Jarvis Cocker and Chilly Gonzalez‘s project shapes up well on available evidence, but it’s more a curio than a showstopper. And, of course, Gonzalez was here at the festival only two years ago. The always brilliant PJ Harvey has visited Scotland as recently as last November, too. So the contemporary music programme lacks that instant buzz of freshness as when FFS turned up in 2015. Having said that, Magnetic Fields fans will be delighted their man is showing up with his latest, 50 Song Memoir.

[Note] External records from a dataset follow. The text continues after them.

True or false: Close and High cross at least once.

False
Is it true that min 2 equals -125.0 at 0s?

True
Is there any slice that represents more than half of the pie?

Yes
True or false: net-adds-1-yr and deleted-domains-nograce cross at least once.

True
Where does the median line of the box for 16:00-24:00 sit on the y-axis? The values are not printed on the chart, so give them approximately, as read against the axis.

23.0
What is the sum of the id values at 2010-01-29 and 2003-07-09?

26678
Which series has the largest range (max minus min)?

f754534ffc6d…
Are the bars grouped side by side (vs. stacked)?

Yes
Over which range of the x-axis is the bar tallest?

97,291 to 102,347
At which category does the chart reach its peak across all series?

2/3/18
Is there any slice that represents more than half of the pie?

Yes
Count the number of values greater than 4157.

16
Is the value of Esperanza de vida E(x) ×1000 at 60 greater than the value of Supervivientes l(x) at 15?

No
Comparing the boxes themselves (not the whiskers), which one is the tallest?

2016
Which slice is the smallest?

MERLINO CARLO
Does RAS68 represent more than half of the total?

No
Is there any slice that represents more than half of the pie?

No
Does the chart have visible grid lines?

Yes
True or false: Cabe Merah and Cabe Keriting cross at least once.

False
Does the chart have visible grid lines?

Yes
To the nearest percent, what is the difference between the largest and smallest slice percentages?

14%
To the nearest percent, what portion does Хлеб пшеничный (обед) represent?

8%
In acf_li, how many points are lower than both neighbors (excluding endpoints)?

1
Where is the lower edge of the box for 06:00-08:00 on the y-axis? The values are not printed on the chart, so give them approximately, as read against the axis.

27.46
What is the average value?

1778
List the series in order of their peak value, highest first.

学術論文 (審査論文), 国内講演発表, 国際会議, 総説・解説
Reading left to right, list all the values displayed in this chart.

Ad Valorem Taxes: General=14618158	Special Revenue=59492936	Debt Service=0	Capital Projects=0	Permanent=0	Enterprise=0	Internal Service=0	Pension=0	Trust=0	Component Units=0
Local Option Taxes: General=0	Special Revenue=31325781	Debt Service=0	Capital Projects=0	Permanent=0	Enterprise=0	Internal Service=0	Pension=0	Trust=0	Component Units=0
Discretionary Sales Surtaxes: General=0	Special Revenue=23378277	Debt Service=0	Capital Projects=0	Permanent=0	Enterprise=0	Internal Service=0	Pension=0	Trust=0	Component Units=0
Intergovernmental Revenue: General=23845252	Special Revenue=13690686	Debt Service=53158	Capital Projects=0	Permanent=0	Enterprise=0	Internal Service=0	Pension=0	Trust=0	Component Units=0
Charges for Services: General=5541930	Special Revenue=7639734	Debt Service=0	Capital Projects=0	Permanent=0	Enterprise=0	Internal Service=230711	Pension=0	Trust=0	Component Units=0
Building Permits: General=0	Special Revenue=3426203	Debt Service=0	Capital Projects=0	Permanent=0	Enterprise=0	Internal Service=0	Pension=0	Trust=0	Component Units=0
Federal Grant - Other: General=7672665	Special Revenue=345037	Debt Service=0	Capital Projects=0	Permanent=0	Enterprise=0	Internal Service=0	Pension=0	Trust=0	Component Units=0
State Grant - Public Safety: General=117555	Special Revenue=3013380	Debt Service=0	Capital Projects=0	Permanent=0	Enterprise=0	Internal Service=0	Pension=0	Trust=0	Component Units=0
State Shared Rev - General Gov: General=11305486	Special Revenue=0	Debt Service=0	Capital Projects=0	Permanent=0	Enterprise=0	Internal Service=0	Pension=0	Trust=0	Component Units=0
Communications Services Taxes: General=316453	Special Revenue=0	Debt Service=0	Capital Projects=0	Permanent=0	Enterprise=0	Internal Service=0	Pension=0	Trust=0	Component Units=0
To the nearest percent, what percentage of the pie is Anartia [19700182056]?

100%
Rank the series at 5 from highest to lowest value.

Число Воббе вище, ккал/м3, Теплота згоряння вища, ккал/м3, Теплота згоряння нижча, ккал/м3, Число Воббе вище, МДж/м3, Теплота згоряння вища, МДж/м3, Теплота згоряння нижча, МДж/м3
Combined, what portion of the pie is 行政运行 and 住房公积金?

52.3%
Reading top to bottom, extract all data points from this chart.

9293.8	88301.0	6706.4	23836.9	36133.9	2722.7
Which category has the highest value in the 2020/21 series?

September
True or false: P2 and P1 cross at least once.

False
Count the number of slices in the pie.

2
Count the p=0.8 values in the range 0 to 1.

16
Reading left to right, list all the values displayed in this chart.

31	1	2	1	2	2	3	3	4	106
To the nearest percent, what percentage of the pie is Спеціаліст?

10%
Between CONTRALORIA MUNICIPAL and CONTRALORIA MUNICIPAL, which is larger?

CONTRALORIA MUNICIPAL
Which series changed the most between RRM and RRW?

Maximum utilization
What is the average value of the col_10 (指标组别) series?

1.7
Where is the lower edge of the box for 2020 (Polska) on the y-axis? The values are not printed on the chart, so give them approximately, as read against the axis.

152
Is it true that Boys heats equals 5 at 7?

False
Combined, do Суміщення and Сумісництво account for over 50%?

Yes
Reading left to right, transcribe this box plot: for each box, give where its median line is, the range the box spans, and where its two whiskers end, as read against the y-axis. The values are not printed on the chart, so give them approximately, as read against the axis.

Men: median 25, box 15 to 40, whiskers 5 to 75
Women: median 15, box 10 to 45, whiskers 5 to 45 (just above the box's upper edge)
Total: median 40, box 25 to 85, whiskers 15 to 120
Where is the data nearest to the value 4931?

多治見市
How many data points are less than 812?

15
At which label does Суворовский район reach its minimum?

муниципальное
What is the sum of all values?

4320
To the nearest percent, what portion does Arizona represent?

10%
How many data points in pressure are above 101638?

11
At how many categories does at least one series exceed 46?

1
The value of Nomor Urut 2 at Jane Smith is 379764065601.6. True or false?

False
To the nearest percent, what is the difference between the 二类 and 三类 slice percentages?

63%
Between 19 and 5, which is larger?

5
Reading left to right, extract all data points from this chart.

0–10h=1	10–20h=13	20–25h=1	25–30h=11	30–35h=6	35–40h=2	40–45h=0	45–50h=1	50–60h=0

Hub gigs are gone. This year, Festival HQ has been turned over to cabaret star Meow Meow for the duration for her Little Mermaid. It seems to suggest Alan Cumming’s Sappy Songs went down better there last year than the Young Fathers‘ joyous hip-hop riot. The programme has skewed away from that kind of thing.

Conclusion

Get your tickets booked. There’s plenty you don’t want the “sold out” signs going up on before you’ve had your chance. But it’s hard not to read some negative signs into this programme – be it the Scots hunkering down in the theatre section, or the vagueness of the opening event. There’s also a few too many repeat visitors. Linehan’s first year shaped like a push into new territory. This feels something of a retrenchment. It’s also a year of retrospection forced by the anniversary, limiting the scope for bold new steps. Excitement is no doubt in store though, possibly in unexpected places.